As reflected in the Fifth Circuit’s stay, the issues involve serious challenges to OSHA’s exercise of federal power. Five out of six previous challenges to other emergency temporary standards issued by OSHA were stayed either in whole or in part.[7] The OSHA rulemaking process typically takes 93 months, and the ETS process is a rare short-circuiting of that time-consuming process, which includes notice and process rulemaking. The challenges here include the contention that the ETS is an unconstitutional exercise of federal power by OSHA. The petitioners contend that the law vaguely defines the terms “grave danger,” “substance or agent,” and “new hazard” and that the nearly two-year-old hazards posed by the pandemic are not exclusively “occupational” hazards as required for jurisdiction. Indeed, OSHA itself has previously stated that COVID-19 is a communitywide hazard not unique to the workplace.[8] The legal challenges go to the core of the 1970 OSHA Act and its applicability to healthcare decisions.
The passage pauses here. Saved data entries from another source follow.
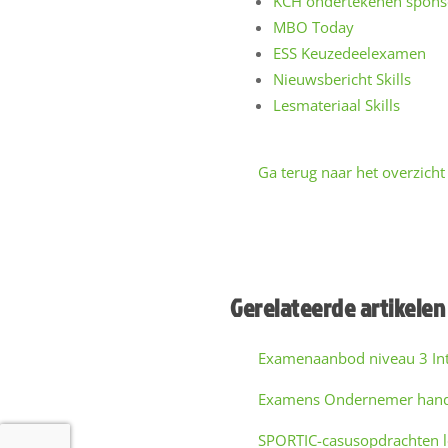
KCH ondertekenen spon
MBO Today
ESS Keuzedeelexamen
Nieuwsbericht Skills
Lesmateriaal Skills
Ga terug naar het overzicht
Gerelateerde artikelen
Examenaanbod niveau 3 In
Examens Ondernemer handel
SPORTIC-casusopdrachten lo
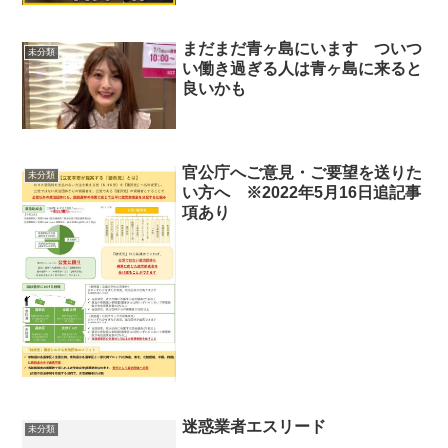
まだまだ青ヶ島にいます ついつ
未分類
い働き過ぎる人は青ヶ島に来ると
良いかも
官公庁へご意見・ご要望を送りた
未分類
い方へ ※2022年5月16日追記事
項あり
迷惑業者エスリード
未分類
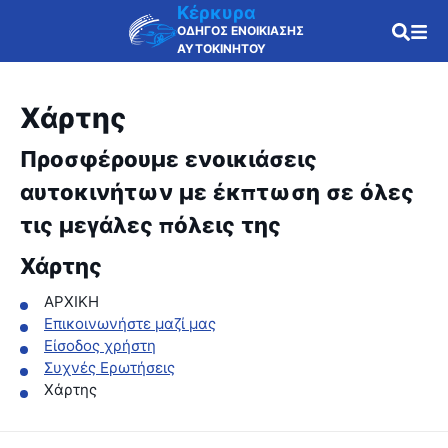
Κέρκυρα
ΟΔΗΓΟΣ ΕΝΟΙΚΙΑΣΗΣ
ΑΥΤΟΚΙΝΗΤΟΥ
Χάρτης
Προσφέρουμε ενοικιάσεις
αυτοκινήτων με έκπτωση σε όλες
τις μεγάλες πόλεις της
Χάρτης
ΑΡΧΙΚΗ
Επικοινωνήστε μαζί μας
Είσοδος χρήστη
Συχνές Ερωτήσεις
Χάρτης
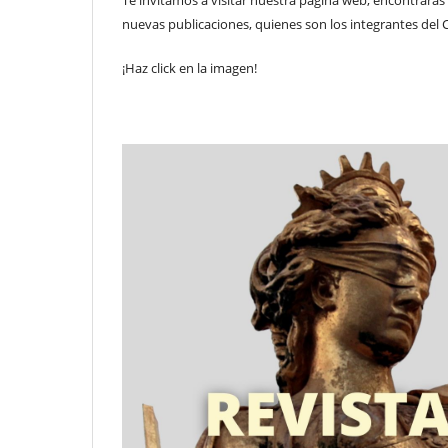
nuevas publicaciones, quienes son los integrantes del C
¡Haz click en la imagen!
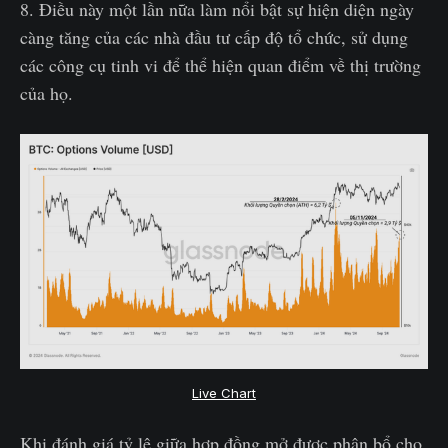
8. Điều này một lần nữa làm nổi bật sự hiện diện ngày
càng tăng của các nhà đầu tư cấp độ tổ chức, sử dụng
các công cụ tinh vi để thể hiện quan điểm về thị trường
của họ.
Live Chart
Khi đánh giá tỷ lệ giữa hợp đồng mở được phân bổ cho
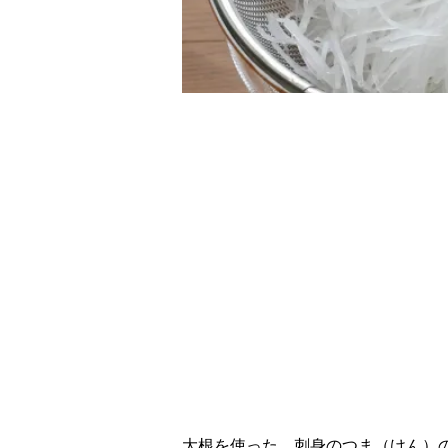
大根を使った、刺身のつま（けん）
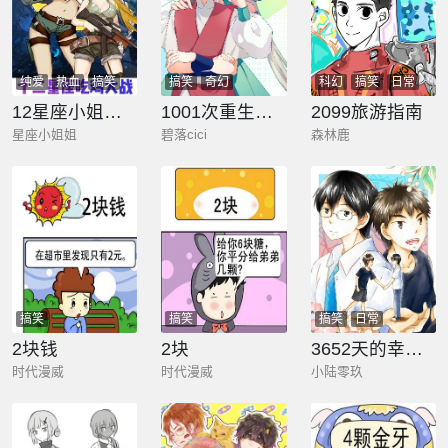
纯爱
热血
搞笑
搞笑
奇幻
科幻
搞笑
日常
日常
12星座小姐姐绝地求生
1001次重生的我，就是龙傲天的最强金手指
2099旅游指南
星座小姐姐
碧落cici
森林鹿
搞笑
搞笑
搞笑
日常
2块钱
2块
3652天的幸福论
时代漫威
时代漫威
小陆零玖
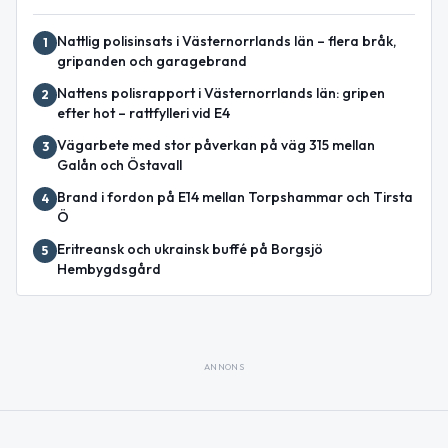
Nattlig polisinsats i Västernorrlands län – flera bråk,
1
gripanden och garagebrand
Nattens polisrapport i Västernorrlands län: gripen
2
efter hot – rattfylleri vid E4
Vägarbete med stor påverkan på väg 315 mellan
3
Galån och Östavall
Brand i fordon på E14 mellan Torpshammar och Tirsta
4
Ö
Eritreansk och ukrainsk buffé på Borgsjö
5
Hembygdsgård
ANNONS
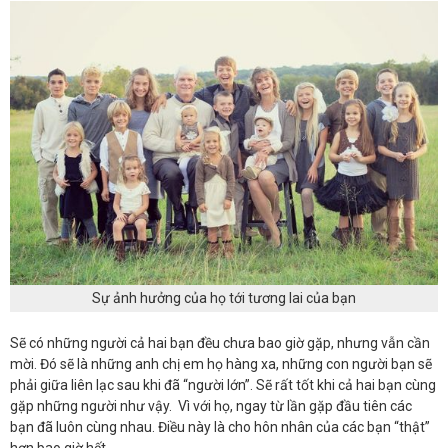
Sự ảnh hưởng của họ tới tương lai của bạn
Sẽ có những người cả hai bạn đều chưa bao giờ gặp, nhưng vẫn cần
mời. Đó sẽ là những anh chị em họ hàng xa, những con người bạn sẽ
phải giữa liên lạc sau khi đã “người lớn”. Sẽ rất tốt khi cả hai bạn cùng
gặp những người như vậy. Vì với họ, ngay từ lần gặp đầu tiên các
bạn đã luôn cùng nhau. Điều này là cho hôn nhân của các bạn “thật”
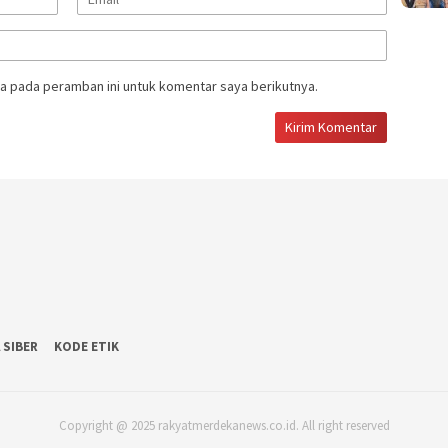
a pada peramban ini untuk komentar saya berikutnya.
 SIBER
KODE ETIK
Copyright @ 2025 rakyatmerdekanews.co.id. All right reserved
In the meantime, ETS compliance costs and associated efforts are significant. It is important for employers to decide now, as a policy matter, whether they intend to maintain a vaccine mandate in their workplaces regardless of whether the ETS rises or falls in litigation. Before prognosticating the outcomes of legal challenges, employers should address this threshold policy question, which is not controlled by the outcome of the litigation. Indeed, federal law permits employers to mandate vaccines, testing and masking, subject to legally required exceptions for certain religion-based and disability-based accommodation requests and state law requirements. In other words, the litigation is important but does not control the overarching policy decision of whether an employer intends to mandate the vaccine and/or testing.

For employers that opt to require vaccines and testing, the compliance costs are not wasted if the ETS is ultimately found unlawful. The first compliance date in the ETS is Dec. 5. Employers that will enforce mandates similar to the ETS regardless of whether the ETS rises or falls are not faced with the potential wasted compliance efforts if the ETS is unenforceable. Employers that do not intend to enforce mandates unless the ETS is found lawful have a window prior to Dec. 5 to monitor the quickly moving litigation and make decisions. These employers, with legal guidance, should make the policy decision of when to begin compliance preparation efforts and should be prepared to have the compliance framework in place pending further court guidance.

[1] See BST Holdings, L.L.C., et al. v. OSHA, Case No. 21-60845.

[2] Commonwealth of Kentucky, et al. v. OSHA, Case No. 21-4031

[3] Florida, et al. v. OSHA, Case No. 21-13866

[4] State of Missouri, et al. v. Joseph R. Biden, Jr., et al., Case No. 21-3494.

[5] Tankcraft Corp., et al. v. OSHA, Case No. 21-3058

[6] State of Indiana v. OSHA, Case No. 21-3066.

[7] Scott D. Szymendera, OSHA: Emergency Temporary Standards (ETS) and COVID-19, at 27, Congressional Research Service (updated Sept. 13, 2021),

[8] Dep’t of Labor’s Resp. at p. 16, In re AFL-CIO, No. 20-1158, 2020 WL 3125324 (D.C. Cir. June 11, 2020).